Der Rat beschloss den Haushalt für 2026 am 29. Januar. Seit dem 13. Mai ist das Zahlenwerk nach Angaben der Stadt rechtskräftig. Bereits Ende 2025 war für das Haushaltsjahr ein Defizit von rund 7,5 Millionen Euro genannt worden. Das beschreibt eine erhebliche finanzielle Schieflage, bedeutet aber nicht, dass die Stadt zahlungsunfähig ist oder sämtliche Investitionen stoppen muss.

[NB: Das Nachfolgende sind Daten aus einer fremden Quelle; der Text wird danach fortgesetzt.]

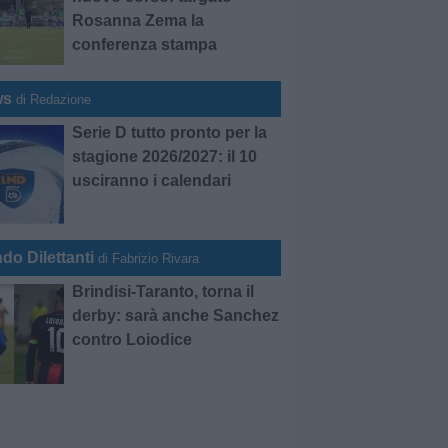
Rosanna Zema la
conferenza stampa
ws
di Redazione
Serie D tutto pronto per la
stagione 2026/2027: il 10
usciranno i calendari
do Dilettanti
di Fabrizio Rivara
Brindisi-Taranto, torna il
derby: sarà anche Sanchez
contro Loiodice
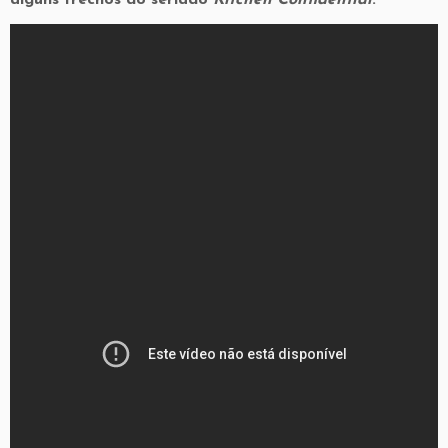
alguns trechos do seriado
Kitchen Confidential
:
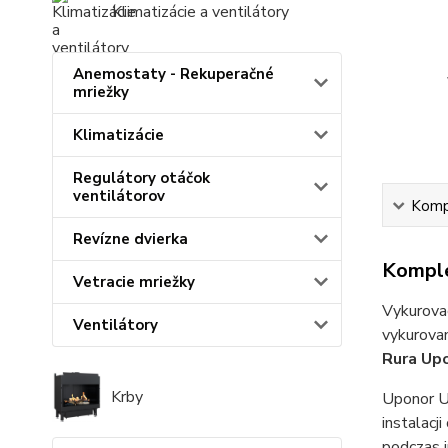
Klimatizácie a ventilátory
Anemostaty - Rekuperačné
mriežky
Klimatizácie
Regulátory otáčok
ventilátorov
Kompl
Revízne dvierka
Komple
Vetracie mriežky
Vykurovac
Ventilátory
vykurovan
Rura Up
Krby
Uponor U
instalacj
podczas 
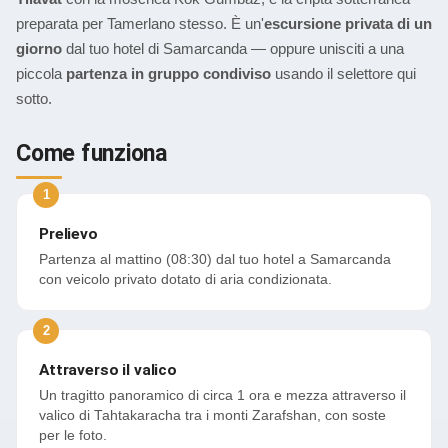
preparata per Tamerlano stesso. È un'
escursione privata di un
giorno
dal tuo hotel di Samarcanda — oppure unisciti a una
piccola
partenza in gruppo condiviso
usando il selettore qui
sotto.
Come funziona
Prelievo
Partenza al mattino (08:30) dal tuo hotel a Samarcanda
con veicolo privato dotato di aria condizionata.
Attraverso il valico
Un tragitto panoramico di circa 1 ora e mezza attraverso il
valico di Tahtakaracha tra i monti Zarafshan, con soste
per le foto.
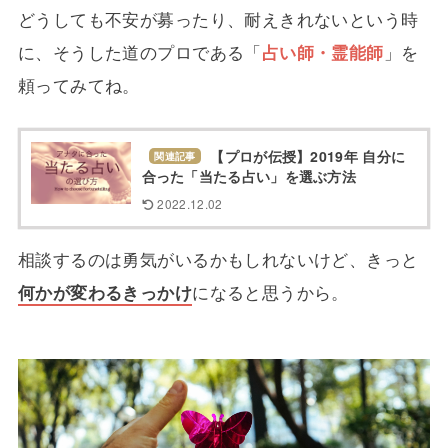
どうしても不安が募ったり、耐えきれないという時
に、そうした道のプロである「
占い師・霊能師
」を
頼ってみてね。
【プロが伝授】2019年 自分に
関連記事
合った「当たる占い」を選ぶ方法
2022.12.02
相談するのは勇気がいるかもしれないけど、きっと
何かが変わるきっかけ
になると思うから。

Der Grund liegt in der Struktur kommunaler Haushalte. Laufende Ausgaben und langfristige Investitionen werden getrennt betrachtet. Zudem stammen erhebliche Teile der Finanzierung für die Bauprojekte in Osterode nicht aus frei verfügbaren Einnahmen, sondern aus zweckgebundenen Zuschüssen.

Warum Osterode trotz Haushaltsdefizit weiterbauen kann

Der kommunale Ergebnishaushalt bildet vor allem die laufenden Einnahmen und Ausgaben ab. Dazu gehören Personalkosten, Energie, Unterhaltung, soziale Leistungen und der Betrieb öffentlicher Einrichtungen. Bauvorhaben und größere Anschaffungen erscheinen dagegen im Finanz- beziehungsweise Investitionshaushalt.

Eine Stadt kann deshalb im laufenden Betrieb ein Defizit ausweisen und dennoch investieren. Entscheidend ist, ob Mittel bereits eingeplant, Förderbescheide erteilt oder Kredite genehmigt wurden. Das Geld für eine Platzsanierung oder ein öffentliches Gebäude ist in der Regel an genau dieses Vorhaben gebunden.

Fördermittel dürfen daher nicht beliebig umgeschichtet werden. Ein Zuschuss für einen Jugendplatz kann nicht ohne Weiteres genutzt werden, um höhere Personalkosten zu decken oder das allgemeine Haushaltsloch zu verkleinern. Aus dieser Zweckbindung erklärt sich ein großer Teil des vermeintlichen Widerspruchs.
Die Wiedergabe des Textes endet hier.